===== TEXT UNDER STUDY =====

Jordanian architect (born 1959)

Wael Muhammad As'ad Al-Masri (born April 15, 1959, in Kuwait) is a Jordanian architect and native Jerusalemite of Palestinian descent.

==Education==
Al-Masri completed his bachelor's degree in architecture from Victoria University of Manchester in 1984. Additionally, he received his Master of Science in Architecture Studies at the Massachusetts Institute of Technology.

==Career==
===Projects===
- Al-Fahaheel Waterfront, Kuwait with Dar Al Omran.
- Heart of Sharjah Master Plan, Sharjah, UAE with Dar Al Omran.
- Heart of Sharjah Management Office Sharjah, UAE.
- Al-Majaz Waterfront, Sharjah, UAE.
- Kalba Waterfront Sharjah, UAE.
- Ahlibank Muscat, Oman.
- Mysk Al Badayer Retreat, UAE.
- Dibba Al-Hisn, Sharjah, UAE.

==Positions and roles==
- Founder and Chief Architect of Wael Al-Masri Planners and Architects (WMPA), established in 2009.

===== EXTRACTED MATERIAL =====

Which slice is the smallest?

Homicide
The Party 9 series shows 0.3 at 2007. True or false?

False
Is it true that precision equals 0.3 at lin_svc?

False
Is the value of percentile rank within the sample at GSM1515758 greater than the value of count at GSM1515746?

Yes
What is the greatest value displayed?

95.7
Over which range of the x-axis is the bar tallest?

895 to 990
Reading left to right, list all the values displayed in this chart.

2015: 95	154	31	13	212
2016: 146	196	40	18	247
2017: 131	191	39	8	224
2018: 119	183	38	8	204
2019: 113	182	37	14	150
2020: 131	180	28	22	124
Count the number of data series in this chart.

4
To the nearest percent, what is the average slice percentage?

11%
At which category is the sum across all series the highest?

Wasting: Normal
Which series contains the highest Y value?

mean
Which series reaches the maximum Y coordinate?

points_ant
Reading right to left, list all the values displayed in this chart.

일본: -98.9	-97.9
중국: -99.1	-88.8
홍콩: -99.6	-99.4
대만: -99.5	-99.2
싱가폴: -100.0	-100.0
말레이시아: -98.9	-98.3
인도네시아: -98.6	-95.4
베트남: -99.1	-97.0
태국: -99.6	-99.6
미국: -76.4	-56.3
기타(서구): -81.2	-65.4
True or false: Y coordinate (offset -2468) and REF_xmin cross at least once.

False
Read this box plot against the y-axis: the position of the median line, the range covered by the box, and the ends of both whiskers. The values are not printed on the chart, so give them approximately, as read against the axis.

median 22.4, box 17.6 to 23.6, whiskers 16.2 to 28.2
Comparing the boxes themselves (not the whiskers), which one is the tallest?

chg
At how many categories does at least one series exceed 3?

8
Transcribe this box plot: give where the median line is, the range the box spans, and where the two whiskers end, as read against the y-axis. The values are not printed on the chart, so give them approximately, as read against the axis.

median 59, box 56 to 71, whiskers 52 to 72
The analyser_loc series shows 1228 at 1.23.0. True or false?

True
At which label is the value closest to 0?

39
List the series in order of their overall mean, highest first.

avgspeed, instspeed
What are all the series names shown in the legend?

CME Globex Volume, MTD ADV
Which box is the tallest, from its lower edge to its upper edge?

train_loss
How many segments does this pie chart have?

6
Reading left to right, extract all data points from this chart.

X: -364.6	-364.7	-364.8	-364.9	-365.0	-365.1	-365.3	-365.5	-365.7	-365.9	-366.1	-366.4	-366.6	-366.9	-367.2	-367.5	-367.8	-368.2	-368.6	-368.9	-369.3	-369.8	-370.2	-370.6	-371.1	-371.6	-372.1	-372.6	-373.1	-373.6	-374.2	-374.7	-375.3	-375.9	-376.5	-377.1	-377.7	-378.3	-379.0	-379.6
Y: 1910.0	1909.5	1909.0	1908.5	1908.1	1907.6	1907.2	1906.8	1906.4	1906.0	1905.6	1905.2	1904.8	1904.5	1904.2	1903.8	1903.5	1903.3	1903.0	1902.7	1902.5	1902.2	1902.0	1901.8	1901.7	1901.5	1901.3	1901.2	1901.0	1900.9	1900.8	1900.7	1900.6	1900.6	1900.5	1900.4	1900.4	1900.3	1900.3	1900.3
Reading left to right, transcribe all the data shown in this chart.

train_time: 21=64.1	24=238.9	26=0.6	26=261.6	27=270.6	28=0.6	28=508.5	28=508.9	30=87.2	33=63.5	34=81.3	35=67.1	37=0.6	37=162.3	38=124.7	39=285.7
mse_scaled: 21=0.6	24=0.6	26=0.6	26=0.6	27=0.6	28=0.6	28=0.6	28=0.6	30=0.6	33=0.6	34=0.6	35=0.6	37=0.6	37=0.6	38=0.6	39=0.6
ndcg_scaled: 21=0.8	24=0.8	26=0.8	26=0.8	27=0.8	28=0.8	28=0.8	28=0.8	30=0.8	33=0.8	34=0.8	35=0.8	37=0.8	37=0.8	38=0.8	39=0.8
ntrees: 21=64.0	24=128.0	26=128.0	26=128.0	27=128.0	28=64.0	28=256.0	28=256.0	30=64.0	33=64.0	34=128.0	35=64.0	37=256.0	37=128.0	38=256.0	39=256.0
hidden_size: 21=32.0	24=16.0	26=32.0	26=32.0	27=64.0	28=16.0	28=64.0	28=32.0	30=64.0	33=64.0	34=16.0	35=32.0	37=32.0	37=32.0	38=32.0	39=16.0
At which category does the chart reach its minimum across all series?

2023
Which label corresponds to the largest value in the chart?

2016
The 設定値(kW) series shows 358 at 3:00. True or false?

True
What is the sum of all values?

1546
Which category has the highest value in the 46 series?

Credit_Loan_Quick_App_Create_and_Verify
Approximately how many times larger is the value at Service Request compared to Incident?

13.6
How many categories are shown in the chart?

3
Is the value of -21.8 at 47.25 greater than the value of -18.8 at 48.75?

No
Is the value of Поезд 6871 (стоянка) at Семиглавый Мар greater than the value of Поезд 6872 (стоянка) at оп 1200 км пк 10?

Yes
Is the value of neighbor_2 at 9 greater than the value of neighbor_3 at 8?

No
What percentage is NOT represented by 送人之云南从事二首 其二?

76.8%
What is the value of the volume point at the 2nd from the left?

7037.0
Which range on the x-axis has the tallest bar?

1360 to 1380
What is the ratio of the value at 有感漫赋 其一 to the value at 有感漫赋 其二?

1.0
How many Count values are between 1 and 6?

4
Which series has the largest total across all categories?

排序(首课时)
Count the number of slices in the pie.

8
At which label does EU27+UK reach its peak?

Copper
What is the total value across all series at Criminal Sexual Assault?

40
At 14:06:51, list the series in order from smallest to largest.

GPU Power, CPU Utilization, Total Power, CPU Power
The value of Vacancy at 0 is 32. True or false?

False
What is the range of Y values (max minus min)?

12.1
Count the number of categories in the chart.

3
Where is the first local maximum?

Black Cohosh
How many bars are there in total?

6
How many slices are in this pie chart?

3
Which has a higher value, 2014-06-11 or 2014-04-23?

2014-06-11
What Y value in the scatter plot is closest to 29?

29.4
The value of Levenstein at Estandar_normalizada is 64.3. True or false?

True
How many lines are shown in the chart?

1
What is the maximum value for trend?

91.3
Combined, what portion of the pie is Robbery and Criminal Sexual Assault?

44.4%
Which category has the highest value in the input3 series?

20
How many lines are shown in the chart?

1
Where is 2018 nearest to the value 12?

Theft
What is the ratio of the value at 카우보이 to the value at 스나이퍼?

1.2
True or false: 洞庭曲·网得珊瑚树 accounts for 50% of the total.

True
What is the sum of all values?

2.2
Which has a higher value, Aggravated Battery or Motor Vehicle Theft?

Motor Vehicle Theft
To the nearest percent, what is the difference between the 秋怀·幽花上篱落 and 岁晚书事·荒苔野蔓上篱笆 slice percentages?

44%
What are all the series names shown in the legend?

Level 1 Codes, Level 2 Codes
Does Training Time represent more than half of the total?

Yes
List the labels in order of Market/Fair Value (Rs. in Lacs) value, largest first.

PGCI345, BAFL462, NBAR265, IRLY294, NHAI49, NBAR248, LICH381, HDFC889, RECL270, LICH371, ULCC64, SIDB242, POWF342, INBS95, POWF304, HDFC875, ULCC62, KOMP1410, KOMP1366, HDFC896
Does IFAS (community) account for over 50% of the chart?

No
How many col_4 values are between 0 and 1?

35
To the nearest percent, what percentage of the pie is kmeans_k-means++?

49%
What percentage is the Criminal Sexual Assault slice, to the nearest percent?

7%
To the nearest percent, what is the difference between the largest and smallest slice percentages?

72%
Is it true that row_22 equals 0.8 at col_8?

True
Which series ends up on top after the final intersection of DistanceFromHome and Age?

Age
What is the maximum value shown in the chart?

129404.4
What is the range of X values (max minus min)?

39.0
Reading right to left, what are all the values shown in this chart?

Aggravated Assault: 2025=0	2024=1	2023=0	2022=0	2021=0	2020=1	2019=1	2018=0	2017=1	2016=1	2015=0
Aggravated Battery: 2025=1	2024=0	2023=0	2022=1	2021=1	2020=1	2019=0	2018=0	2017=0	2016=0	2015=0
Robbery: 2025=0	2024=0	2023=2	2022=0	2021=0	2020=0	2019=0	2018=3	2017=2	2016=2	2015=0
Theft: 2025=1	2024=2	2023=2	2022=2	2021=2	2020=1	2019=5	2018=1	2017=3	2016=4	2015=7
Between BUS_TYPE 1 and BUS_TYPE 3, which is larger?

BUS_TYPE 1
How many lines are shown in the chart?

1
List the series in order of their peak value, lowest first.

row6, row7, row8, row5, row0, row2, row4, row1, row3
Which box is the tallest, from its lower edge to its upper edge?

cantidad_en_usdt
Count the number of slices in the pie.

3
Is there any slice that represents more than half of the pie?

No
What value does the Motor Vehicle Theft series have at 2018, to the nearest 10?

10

=====

▶ **WHAT IS REQUIRED**
Answer these questions from the architect's biography:
1. In which country was Al-Masri born?
2. In what year did he complete his bachelor's degree in architecture?
3. In what year was Wael Al-Masri Planners and Architects established?
The listing is independent material and has no connection to the architect's biography.

▶ **ANSWER BOX**
1. Kuwait
2. 1984
3. 2009